Styles combine in CSS-like fashion: a child style inherits the parent’s values where the child hasn’t set its own. Attribute flags (bold, italic, etc.) OR together — both parent and child contribute. Colors are “most-specific wins”: a child’s fg overrides the parent’s.

parent: bold, fg: white child: fg: red combined: bold, fg: red

This is the Style::merge(parent) / Style::combine(other) contract. Details in the Style API page.

Color profiles

Terminals vary in color fidelity. ftui-style represents this explicitly and downgrades automatically:

TrueColor (24-bit) COLORTERM=truecolor ▼ if unavailable Ansi256 (8-bit) TERM contains "256" ▼ if unavailable Ansi16 (basic ANSI) default ▼ if NO_COLOR set Mono (black/white)

ColorProfile::detect() picks the right level from environment variables; Color::downgrade(profile) produces the best approximation via Euclidean distance in RGB space.

Named styles — the StyleSheet

Rather than hardcoding colors across widgets, register styles once and refer to them by name:

let sheet = StyleSheet::with_defaults(); let style = sheet.get("error").unwrap();

with_defaults populates the common semantic styles (error, warning, info, success, muted, highlight, link).

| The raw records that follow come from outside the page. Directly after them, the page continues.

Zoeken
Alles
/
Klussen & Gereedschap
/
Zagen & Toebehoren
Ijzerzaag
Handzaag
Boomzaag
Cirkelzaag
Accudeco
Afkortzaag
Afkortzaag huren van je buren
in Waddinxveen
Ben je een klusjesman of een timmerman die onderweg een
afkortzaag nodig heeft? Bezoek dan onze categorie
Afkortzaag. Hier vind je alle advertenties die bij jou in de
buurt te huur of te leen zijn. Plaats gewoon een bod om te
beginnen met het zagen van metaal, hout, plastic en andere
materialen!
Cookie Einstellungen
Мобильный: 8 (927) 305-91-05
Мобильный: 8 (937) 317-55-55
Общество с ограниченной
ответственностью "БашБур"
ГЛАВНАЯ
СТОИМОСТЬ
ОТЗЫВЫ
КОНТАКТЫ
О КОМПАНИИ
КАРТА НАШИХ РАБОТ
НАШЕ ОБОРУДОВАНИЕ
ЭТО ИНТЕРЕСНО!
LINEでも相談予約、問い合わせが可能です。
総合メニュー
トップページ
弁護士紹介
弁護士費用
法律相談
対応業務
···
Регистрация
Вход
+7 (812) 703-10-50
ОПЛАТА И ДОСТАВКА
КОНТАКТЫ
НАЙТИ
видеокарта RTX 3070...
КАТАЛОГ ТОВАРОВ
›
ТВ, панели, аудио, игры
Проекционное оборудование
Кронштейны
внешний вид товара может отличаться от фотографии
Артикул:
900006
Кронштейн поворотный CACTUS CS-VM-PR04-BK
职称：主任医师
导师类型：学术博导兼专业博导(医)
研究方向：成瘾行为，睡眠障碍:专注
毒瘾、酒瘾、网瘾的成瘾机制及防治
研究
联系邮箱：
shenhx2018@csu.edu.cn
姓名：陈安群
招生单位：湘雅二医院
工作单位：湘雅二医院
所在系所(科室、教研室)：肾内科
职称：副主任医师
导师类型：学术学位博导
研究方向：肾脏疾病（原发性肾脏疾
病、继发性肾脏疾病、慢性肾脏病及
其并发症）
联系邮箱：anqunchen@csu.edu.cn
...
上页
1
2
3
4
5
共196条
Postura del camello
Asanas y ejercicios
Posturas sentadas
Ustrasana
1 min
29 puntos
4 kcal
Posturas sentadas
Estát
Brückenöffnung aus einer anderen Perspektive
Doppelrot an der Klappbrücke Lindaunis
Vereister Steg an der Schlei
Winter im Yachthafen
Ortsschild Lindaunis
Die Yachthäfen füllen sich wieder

See stylesheet.

Adaptive color and themes

pub enum AdaptiveColor { Fixed(Color), Adaptive { light: Color, dark: Color }, }

Theme composes a whole UI palette: primary, secondary, background, text, success, warning, error — with each color as an AdaptiveColor. The runtime decides light-vs-dark once (from terminal background or an explicit user choice) and resolves the theme for that choice.

Principles you can rely on

  • Cheap to copy. Style is Copy (28 bytes on x86_64). Passing it by value is idiomatic.
  • Hashable. Style derives Hash / Eq, so you can key a cache on styled content.
  • No hidden I/O. No println!, no file reads. Purely functional.
  • Forward-compatible. Extension fields live in the StyleSheet map and TableTheme’s spec layer, not in flags-by-bit.